Transaction history is retained for some reasonable window of time, e.g. a month.

To present to the network a blockchain which differs from the one others have, the only possible way is the differences must originate from before the retained transaction history (or the differences must include only transactions the attacker can sign which is same vulnerability in Bitcoin), because the attacker can't sign transactions for which he doesn't hold the private key.

Your only valid point is that if someone has significantly more than the network hashrate, they can compute a fake Proof Chain going back to before the retention window of transaction data, then they could claim any Account Tree they wish to.

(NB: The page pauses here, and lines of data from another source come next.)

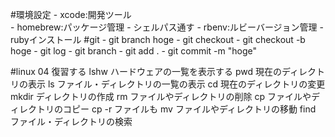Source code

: #環境設定
    -   xcode:開発ツール  
    -   homebrew:パッケージ管理
        - シェルパス通す
    -   rbenv:ルビーバージョン管理
        - rubyインストール
#git
    - git branch hoge
    - git checkout
    - git checkout -b hoge
    - git log
    - git branch
    - git add .
    - git commit -m "hoge"

#linux
04 復習する
lshw	ハードウェアの一覧を表示する
pwd     現在のディレクトリの表示
ls      ファイル・ディレクトリの一覧の表示
cd      現在のディレクトリの変更
mkdir	ディレクトリの作成
rm	    ファイルやディレクトリの削除
cp	    ファイルやディレクトリのコピー
        cp -r ファイルも
mv	    ファイルやディレクトリの移動
find	ファイル・ディレクトリの検索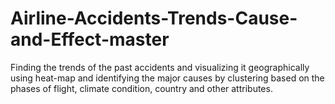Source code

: # Airline-Accidents-Trends-Cause-and-Effect-master
Finding the trends of the past accidents and visualizing it geographically using heat-map and identifying the major causes by clustering based on the phases of flight, climate condition, country and other attributes.
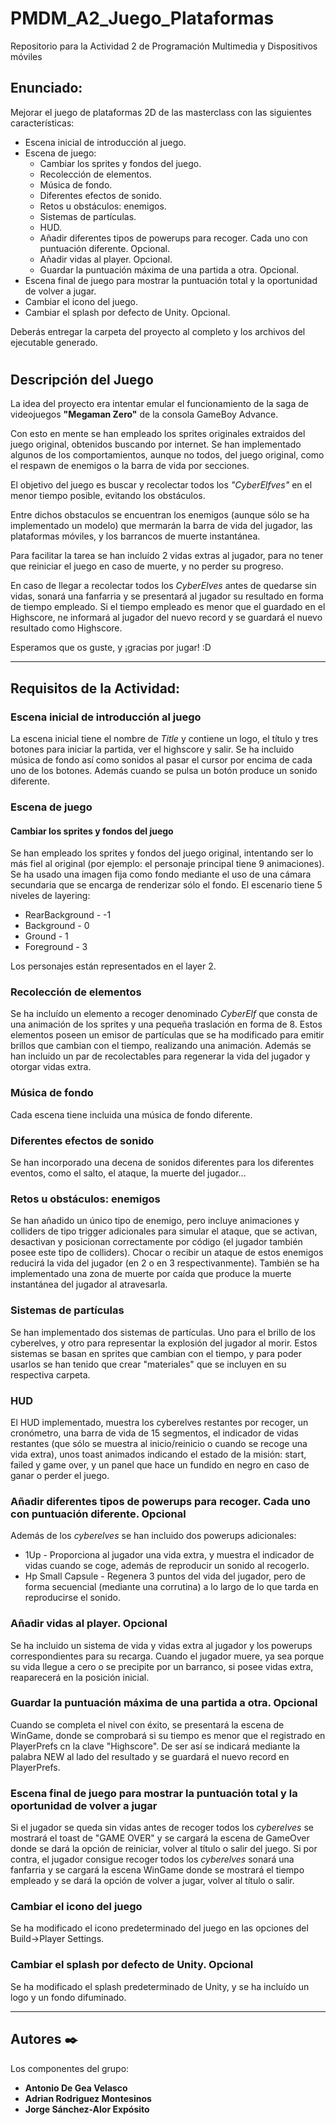 # PMDM_A2_Juego_Plataformas
Repositorio para la Actividad 2 de Programación Multimedia y Dispositivos móviles

## Enunciado:

Mejorar el juego de plataformas 2D de las masterclass con las siguientes características:

* Escena inicial de introducción al juego.
* Escena de juego:
  - Cambiar los sprites y fondos del juego.
  - Recolección de elementos.
  - Música de fondo.
  - Diferentes efectos de sonido.
  - Retos u obstáculos: enemigos.
  - Sistemas de partículas.
  - HUD.
  - Añadir diferentes tipos de powerups para recoger. Cada uno con puntuación diferente. Opcional.
  - Añadir vidas al player. Opcional.
  - Guardar la puntuación máxima de una partida a otra. Opcional.
* Escena final de juego para mostrar la puntuación total y la oportunidad de volver a jugar.
*	Cambiar el icono del juego.
* Cambiar el splash por defecto de Unity. Opcional.

Deberás entregar la carpeta del proyecto al completo y los archivos del ejecutable generado.
#
## Descripción del Juego
La idea del proyecto era intentar emular el funcionamiento de la saga de videojuegos **"Megaman Zero"** de la consola GameBoy Advance.

Con esto en mente se han empleado los sprites originales extraidos del juego original, obtenidos buscando por internet. Se han implementado algunos de los comportamientos, aunque no todos, del juego original, como el respawn de enemigos o la barra de vida por secciones.

El objetivo del juego es buscar y recolectar todos los *"CyberElfves"* en el menor tiempo posible, evitando los obstáculos.

Entre dichos obstaculos se encuentran los enemigos (aunque sólo se ha implementado un modelo) que mermarán la barra de vida del jugador, las plataformas móviles, y los barrancos de muerte instantánea.

Para facilitar la tarea se han incluído 2 vidas extras al jugador, para no tener que reiniciar el juego en caso de muerte, y no perder su progreso.

En caso de llegar a recolectar todos los *CyberElves* antes de quedarse sin vidas, sonará una fanfarria y se presentará al jugador su resultado en forma de tiempo empleado.
Si el tiempo empleado es menor que el guardado en el Highscore, ne informará al jugador del nuevo record y se guardará el nuevo resultado como Highscore.

Esperamos que os guste, y ¡gracias por jugar! :D

---
## Requisitos de la Actividad:
### Escena inicial de introducción al juego
La escena inicial tiene el nombre de *Title* y contiene un logo, el título y tres botones para iniciar la partida, ver el highscore y salir.
Se ha incluido música de fondo así como sonidos al pasar el cursor por encima de cada uno de los botones. Además cuando se pulsa un botón produce un sonido diferente.

### Escena de juego
#### Cambiar los sprites y fondos del juego
Se han empleado los sprites y fondos del juego original, intentando ser lo más fiel al original (por ejemplo: el personaje principal tiene 9 animaciones).
Se ha usado una imagen fija como fondo mediante el uso de una cámara secundaria que se encarga de renderizar sólo el fondo.
El escenario tiene 5 niveles de layering:
* RearBackground - -1
* Background - 0
* Ground - 1
* Foreground - 3

Los personajes están representados en el layer 2.

### Recolección de elementos
Se ha incluído un elemento a recoger denominado *CyberElf* que consta de una animación de los sprites y una pequeña traslación en forma de 8.
Estos elementos poseen un emisor de partículas que se ha modificado para emitir brillos que cambian con el tiempo, realizando una animación.
Además se han incluido un par de recolectables para regenerar la vida del jugador y otorgar vidas extra.

### Música de fondo
Cada escena tiene incluida una música de fondo diferente.

### Diferentes efectos de sonido
Se han incorporado una decena de sonidos diferentes para los diferentes eventos, como el salto, el ataque, la muerte del jugador...

### Retos u obstáculos: enemigos
Se han añadido un único tipo de enemigo, pero incluye animaciones y colliders de tipo trigger adicionales para simular el ataque, que se activan, desactivan y posicionan correctamente por código (el jugador también posee este tipo de colliders).
Chocar o recibir un ataque de estos enemigos reducirá la vida del jugador (en 2 o en 3 respectivanmente).
También se ha implementado una zona de muerte por caída que produce la muerte instantánea del jugador al atravesarla.

### Sistemas de partículas
Se han implementado dos sistemas de partículas. Uno para el brillo de los cyberelves, y otro para representar la explosión del jugador al morir.
Estos sistemas se basan en sprites que cambian con el tiempo, y para poder usarlos se han tenido que crear "materiales" que se incluyen en su respectiva carpeta.

### HUD
El HUD implementado, muestra los cyberelves restantes por recoger, un cronómetro, una barra de vida de 15 segmentos, el indicador de vidas restantes (que sólo se muestra al inicio/reinicio o cuando se recoge una vida extra), unos toast animados indicando el estado de la misión: start, failed y game over, y un panel que hace un fundido en negro en caso de ganar o perder el juego.

### Añadir diferentes tipos de powerups para recoger. Cada uno con puntuación diferente. Opcional
Además de los *cyberelves* se han incluido dos powerups adicionales:
* 1Up - Proporciona al jugador una vida extra, y muestra el indicador de vidas cuando se coge, además de reproducir un sonido al recogerlo.
* Hp Small Capsule - Regenera 3 puntos del vida del jugador, pero de forma secuencial (mediante una corrutina) a lo largo de lo que tarda en reproducirse el sonido.

### Añadir vidas al player. Opcional
Se ha incluido un sistema de vida y vidas extra al jugador y los powerups correspondientes para su recarga.
Cuando el jugador muere, ya sea porque su vida llegue a cero o se precipite por un barranco, si posee vidas extra, reaparecerá en la posición inicial.

### Guardar la puntuación máxima de una partida a otra. Opcional
Cuando se completa el nivel con éxito, se presentará la escena de WinGame, donde se comprobará si su tiempo es menor que el registrado en PlayerPrefs cn la clave "Highscore". De ser así se indicará mediante la palabra NEW al lado del resultado y se guardará el nuevo record en PlayerPrefs.

### Escena final de juego para mostrar la puntuación total y la oportunidad de volver a jugar
Si el jugador se queda sin vidas antes de recoger todos los *cyberelves* se mostrará el toast de "GAME OVER" y se cargará la escena de GameOver donde se dará la opción de reiniciar, volver al título o salir del juego.
Si por contra, el jugador consigue recoger todos los *cyberelves* sonará una fanfarria y se cargará la escena WinGame donde se mostrará el tiempo empleado y se dará la opción de volver a jugar, volver al título o salir.

### Cambiar el icono del juego
Se ha modificado el icono predeterminado del juego en las opciones del Build->Player Settings.

### Cambiar el splash por defecto de Unity. Opcional
Se ha modificado el splash predeterminado de Unity, y se ha incluído un logo y un fondo difuminado.

---
## Autores ✒️

Los componentes del grupo:

* **Antonio De Gea Velasco**
* **Adrian Rodriguez Montesinos**
* **Jorge Sánchez-Alor Expósito**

Then you claim that nodes who have not always been online since the time of the deviation of the Proof Chain would not know which blockchain to trust (they would naturally trust the one with more hashrate).

But Bitcoin has a similar vulnernability, in that nodes would not know which transaction history to trust, i.e. the coinbase coins rewards that were for the miner could be awarded to the attacker. Fact is that there are records on the internet kept and so no one wold dare try this, because it would be front page news.

Thus your argument is silly. Copies of the valid Proof Chain will be stored all over the internet. Anyone trying to go back months and change the Proof Chain is going to be thwarted by the power of human communication.

Orphaned chains resolve on the order of hours, i.e. one chain doesn't hide from the world for months, then suddenly appear and expect to not be outed by human communication. Impossible.

For both mini-block chain coins and Bitcoin, the attacker would create a fork which no one would follow except for followers that were deviously (or fooled by some very powerful entity that could paint the media story) intent on following the attacker's theft.
Well, I can only fully agree with you, because that's exactly what I was saying. It is possible, but we don't have to worry about it for reasons you stated.

Side note: bitcoin is slightly more resilient because you can't rewrite history from before of chain spilt, but it doesn't matter anyway.